Block Layoffs Spark 'AI-Washing' Debate
The fallout from Block's recent 4,000-person layoff is fueling a debate over "AI-washing." While Jack Dorsey framed the cuts as a move toward AI-driven efficiency, some analysts suspect it's a cover for broader cost-cutting. The move has stoked fears of an AI-driven jobs apocalypse, raising the bar for companies to prove genuine productivity gains from automation.

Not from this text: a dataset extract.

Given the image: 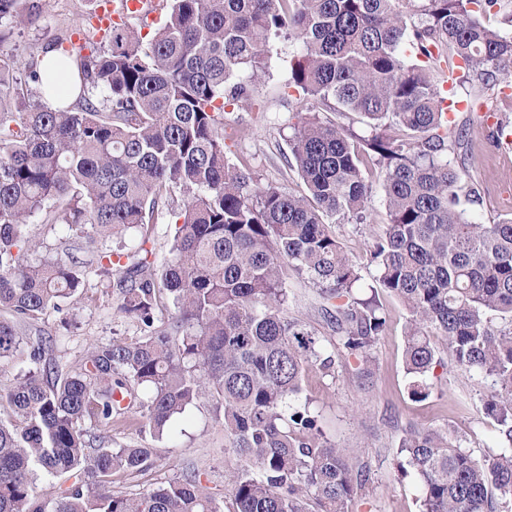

In a letter to shareholders, Jack Dorsey stated the cuts reducing staff from over 10,000 to just under 6,000 were not due to financial distress, citing a 24% quarterly jump in gross profit. Following the announcement, Block's stock price surged more than 20% in after-hours trading. Skepticism surrounding the AI justification points to Block's rapid expansion, with its workforce growing from about 3,800 employees in 2019 to more than 10,000 in 2025. One analyst described the layoffs as a combination of "AI efficiency gains and an overdue clean-up of corporate bloat." The term "AI-washing" describes the marketing tactic of overstating the role of artificial intelligence, similar to "greenwashing" for environmental claims. The practice has drawn scrutiny from regulators, with the SEC warning companies against making misleading statements about their use of AI to investors. Other tech giants have made similar moves. Salesforce's CEO said the company needed "less heads" due to AI, while Amazon and Pinterest cut jobs to reinvest in AI initiatives. In a cautionary tale, Klarna's CEO also credited AI for workforce reduction but later had to re-hire staff after the technology proved insufficient. Despite the headlines, the immediate, large-scale replacement of workers by AI may be overstated. A late 2025 survey of over 1,000 executives found that while many were slowing hiring due to the promise of AI, only 2% were making cuts related to its actual implementation. For engineers, the rise of AI-powered coding assistants is shifting the role from pure code production to higher-level tasks. The focus is increasingly on system design, strategic problem-solving, and acting as reviewers and integrators for AI-generated code. This shift is creating a demand for new skills, including prompt engineering, data literacy, and critical evaluation of AI outputs. While over 80% of developers report higher productivity with AI tools, more than 40% say the gains are only slight, indicating a growing skills gap. Dorsey predicted that the "majority of companies will reach the same conclusion and make similar structural changes” within the next year, signaling a potential acceleration of AI-justified workforce restructuring across the tech industry.